I read both 1984 and Animal Farm in high school and found the first to be quite tedious while the second was quite good, and I read a number of Orwell’s essays in university which led me to believe that he’s one of those writers who is better at producing non-fiction than fiction. This belief was confirmed in Down And Out In Paris And London, which is both “an excellent book and a valuable social document,” as one 1930s reviewer put it.

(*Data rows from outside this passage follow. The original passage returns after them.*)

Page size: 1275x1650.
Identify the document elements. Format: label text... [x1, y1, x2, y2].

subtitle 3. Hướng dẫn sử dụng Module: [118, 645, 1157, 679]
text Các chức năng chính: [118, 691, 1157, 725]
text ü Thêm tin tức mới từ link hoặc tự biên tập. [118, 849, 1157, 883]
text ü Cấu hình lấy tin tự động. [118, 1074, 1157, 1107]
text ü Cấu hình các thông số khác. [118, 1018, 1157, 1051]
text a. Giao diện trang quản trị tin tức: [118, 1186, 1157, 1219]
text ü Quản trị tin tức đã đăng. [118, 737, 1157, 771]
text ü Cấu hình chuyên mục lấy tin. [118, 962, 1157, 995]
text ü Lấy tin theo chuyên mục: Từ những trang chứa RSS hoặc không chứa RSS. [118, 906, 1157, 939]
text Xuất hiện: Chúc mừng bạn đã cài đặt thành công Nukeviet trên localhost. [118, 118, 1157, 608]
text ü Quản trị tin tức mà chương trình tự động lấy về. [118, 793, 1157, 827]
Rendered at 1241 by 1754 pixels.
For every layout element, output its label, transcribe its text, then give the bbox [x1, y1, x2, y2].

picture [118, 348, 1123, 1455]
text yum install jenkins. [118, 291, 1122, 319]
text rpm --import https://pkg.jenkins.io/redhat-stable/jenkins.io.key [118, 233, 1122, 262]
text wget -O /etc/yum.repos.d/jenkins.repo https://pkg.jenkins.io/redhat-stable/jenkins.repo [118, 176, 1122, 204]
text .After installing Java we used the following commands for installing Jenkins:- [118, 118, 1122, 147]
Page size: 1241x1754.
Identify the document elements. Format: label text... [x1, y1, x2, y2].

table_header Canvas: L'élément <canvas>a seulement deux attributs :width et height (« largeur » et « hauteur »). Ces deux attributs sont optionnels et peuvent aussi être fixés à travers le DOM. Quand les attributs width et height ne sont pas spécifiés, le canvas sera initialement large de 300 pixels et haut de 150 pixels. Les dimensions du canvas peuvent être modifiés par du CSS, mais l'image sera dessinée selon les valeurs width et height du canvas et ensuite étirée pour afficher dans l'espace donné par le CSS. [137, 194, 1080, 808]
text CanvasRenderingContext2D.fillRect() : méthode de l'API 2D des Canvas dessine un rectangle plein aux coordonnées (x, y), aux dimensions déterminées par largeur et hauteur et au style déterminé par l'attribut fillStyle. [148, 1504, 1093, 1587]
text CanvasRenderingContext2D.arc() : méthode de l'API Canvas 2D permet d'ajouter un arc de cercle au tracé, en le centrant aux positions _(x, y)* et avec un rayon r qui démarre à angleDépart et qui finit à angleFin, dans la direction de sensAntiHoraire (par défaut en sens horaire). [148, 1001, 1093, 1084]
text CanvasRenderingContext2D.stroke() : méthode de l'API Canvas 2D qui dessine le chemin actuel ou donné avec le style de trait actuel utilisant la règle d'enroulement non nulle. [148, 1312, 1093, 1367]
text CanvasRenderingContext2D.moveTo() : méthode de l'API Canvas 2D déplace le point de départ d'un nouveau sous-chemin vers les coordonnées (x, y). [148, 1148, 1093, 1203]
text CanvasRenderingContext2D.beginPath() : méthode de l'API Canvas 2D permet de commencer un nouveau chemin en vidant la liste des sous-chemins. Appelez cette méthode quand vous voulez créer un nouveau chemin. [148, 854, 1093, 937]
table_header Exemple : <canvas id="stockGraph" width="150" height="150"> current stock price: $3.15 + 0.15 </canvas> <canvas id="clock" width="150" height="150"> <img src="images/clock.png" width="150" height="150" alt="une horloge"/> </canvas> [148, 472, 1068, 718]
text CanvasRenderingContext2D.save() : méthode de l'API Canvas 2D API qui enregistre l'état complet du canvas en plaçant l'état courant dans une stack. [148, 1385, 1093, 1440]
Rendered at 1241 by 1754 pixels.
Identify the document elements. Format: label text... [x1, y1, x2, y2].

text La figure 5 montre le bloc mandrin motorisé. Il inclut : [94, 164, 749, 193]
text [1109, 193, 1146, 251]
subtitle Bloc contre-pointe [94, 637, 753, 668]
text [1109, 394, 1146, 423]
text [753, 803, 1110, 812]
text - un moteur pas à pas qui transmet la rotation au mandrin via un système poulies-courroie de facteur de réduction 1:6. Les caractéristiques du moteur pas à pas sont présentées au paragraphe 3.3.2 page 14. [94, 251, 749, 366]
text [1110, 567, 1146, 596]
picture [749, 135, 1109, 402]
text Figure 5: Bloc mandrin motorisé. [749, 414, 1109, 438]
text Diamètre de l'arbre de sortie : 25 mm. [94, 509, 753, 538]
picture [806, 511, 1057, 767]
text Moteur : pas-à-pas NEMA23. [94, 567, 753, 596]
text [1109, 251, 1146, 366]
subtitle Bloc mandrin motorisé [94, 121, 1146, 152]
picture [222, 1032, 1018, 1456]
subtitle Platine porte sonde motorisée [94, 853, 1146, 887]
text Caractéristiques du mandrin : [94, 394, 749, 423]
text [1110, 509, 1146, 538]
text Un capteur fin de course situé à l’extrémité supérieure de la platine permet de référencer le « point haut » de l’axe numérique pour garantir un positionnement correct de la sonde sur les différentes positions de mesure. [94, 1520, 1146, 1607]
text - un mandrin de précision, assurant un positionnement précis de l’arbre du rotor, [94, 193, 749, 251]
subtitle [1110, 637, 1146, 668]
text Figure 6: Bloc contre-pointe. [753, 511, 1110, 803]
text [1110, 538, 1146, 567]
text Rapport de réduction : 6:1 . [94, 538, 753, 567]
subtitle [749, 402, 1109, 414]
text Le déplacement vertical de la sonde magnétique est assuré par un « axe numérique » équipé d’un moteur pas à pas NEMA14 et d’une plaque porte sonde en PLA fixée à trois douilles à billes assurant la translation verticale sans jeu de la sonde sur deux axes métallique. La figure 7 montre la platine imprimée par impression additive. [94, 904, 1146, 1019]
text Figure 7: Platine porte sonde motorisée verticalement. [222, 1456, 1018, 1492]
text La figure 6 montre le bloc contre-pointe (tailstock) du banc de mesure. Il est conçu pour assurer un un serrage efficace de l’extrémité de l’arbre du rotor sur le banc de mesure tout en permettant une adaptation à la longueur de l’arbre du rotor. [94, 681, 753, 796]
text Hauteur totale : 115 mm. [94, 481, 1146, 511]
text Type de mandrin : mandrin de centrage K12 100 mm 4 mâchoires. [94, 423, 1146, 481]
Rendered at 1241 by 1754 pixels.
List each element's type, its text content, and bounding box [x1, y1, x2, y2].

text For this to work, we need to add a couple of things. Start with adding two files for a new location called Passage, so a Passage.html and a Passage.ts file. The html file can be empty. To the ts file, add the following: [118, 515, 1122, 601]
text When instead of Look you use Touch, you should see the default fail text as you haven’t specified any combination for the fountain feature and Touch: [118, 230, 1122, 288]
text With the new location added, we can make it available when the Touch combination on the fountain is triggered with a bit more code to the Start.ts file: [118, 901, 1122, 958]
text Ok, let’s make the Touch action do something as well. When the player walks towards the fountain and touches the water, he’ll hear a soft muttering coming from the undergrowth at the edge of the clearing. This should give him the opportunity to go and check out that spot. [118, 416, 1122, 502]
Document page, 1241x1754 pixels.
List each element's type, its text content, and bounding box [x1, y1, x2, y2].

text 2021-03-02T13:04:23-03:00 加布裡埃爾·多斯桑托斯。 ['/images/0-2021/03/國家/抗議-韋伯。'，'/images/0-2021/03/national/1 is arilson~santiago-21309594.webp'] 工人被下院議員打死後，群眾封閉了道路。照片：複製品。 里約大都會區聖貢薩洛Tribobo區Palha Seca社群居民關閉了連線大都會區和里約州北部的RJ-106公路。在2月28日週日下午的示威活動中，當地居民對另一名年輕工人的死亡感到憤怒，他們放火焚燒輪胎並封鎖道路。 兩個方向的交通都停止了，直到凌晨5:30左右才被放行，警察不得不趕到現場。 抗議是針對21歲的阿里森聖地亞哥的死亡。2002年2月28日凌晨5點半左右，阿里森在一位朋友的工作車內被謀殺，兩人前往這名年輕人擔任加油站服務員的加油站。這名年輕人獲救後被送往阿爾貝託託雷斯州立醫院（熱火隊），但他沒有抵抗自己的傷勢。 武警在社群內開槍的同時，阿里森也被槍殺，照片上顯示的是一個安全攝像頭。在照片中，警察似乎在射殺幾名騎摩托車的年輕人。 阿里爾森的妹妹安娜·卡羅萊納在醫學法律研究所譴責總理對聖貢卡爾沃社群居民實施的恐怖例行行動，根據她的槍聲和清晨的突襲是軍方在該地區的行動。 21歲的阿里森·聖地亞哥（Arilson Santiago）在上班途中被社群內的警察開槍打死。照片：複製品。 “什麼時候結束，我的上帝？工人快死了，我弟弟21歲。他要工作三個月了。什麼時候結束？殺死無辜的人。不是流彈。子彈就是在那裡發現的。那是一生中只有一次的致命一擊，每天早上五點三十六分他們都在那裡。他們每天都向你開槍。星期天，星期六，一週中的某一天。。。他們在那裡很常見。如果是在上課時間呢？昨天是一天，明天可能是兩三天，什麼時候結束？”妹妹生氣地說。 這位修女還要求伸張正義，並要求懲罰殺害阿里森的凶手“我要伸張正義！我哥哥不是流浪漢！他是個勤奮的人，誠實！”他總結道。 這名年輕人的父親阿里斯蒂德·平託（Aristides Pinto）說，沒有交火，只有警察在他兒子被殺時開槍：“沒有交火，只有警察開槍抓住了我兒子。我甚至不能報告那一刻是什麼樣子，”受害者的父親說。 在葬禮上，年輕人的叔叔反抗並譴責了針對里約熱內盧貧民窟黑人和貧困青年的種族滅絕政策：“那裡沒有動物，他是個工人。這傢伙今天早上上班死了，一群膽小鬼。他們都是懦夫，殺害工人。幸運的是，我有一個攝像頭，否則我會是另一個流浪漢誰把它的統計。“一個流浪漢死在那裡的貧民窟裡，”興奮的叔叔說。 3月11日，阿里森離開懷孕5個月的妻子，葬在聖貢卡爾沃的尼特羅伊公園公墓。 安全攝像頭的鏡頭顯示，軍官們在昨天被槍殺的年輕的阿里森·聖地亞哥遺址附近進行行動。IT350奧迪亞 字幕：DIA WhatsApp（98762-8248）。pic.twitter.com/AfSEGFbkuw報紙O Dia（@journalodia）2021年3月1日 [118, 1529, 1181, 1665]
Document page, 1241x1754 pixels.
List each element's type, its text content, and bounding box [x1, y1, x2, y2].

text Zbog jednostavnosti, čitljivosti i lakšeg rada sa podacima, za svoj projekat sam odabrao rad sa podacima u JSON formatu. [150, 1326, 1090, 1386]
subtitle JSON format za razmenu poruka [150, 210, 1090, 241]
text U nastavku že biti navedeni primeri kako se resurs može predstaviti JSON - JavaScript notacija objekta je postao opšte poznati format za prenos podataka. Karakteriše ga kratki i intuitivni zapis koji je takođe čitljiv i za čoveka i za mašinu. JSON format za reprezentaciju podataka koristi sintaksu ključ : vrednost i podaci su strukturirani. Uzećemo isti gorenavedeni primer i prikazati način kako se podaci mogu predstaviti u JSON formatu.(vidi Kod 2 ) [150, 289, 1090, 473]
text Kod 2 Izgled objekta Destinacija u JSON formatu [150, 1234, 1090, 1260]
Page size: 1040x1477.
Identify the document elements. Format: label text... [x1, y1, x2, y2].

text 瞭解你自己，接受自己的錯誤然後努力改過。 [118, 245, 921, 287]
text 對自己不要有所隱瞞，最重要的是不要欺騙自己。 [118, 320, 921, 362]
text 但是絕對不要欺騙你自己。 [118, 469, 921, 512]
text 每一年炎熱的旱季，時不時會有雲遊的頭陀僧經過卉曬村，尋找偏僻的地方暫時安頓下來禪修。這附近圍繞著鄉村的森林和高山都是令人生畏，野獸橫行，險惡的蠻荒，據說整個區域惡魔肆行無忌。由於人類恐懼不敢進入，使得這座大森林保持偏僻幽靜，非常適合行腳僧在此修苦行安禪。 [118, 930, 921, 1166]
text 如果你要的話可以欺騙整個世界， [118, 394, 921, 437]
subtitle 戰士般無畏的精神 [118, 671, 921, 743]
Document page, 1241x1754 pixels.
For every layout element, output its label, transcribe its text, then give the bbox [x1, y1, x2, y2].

Obviously Orwell was no slouch when it came to writing fiction, either, but his non-fiction is such a rare and beautiful thing: articulate, readable, intelligent and witty. He writes about his time spent as a dishwasher in Paris and his time as a homeless tramp in London. Neither of these experiences sounds particularly interesting, yet Orwell makes them so, drawing them in clear and precise terms with his remarkable command of English and sprinkling the text with his comments on the injustice, cruelty and pointlessness of the things he witnesses. In England, for example, the state provides what tramps call ‘spikes’ – free but prison-like boarding houses – but tramps are not provided with any useful work there, and are not permitted to stay in the same one each night, which sends them trekking across the countryside to the next spike like “so many Wandering Jews.” In Paris, he marvels at the fact that kitchen workers essentially live a life of slavery: they work sixteen or seventeen hours a day, and barely have enough time to sleep, let alone find another job or educate themselves, so they are forced to work as kitchen hands for the rest of their lives. It’s easy to see Orwell’s socialist beliefs in their crucible, and it’s a fascinating glimpse into a world that no longer exists (although I suppose the extent to which our society has improved is up for debate).

Down And Out In Paris And London is a brilliant piece of writing, and I now intend to seek out the rest of Orwell’s other non-fiction works.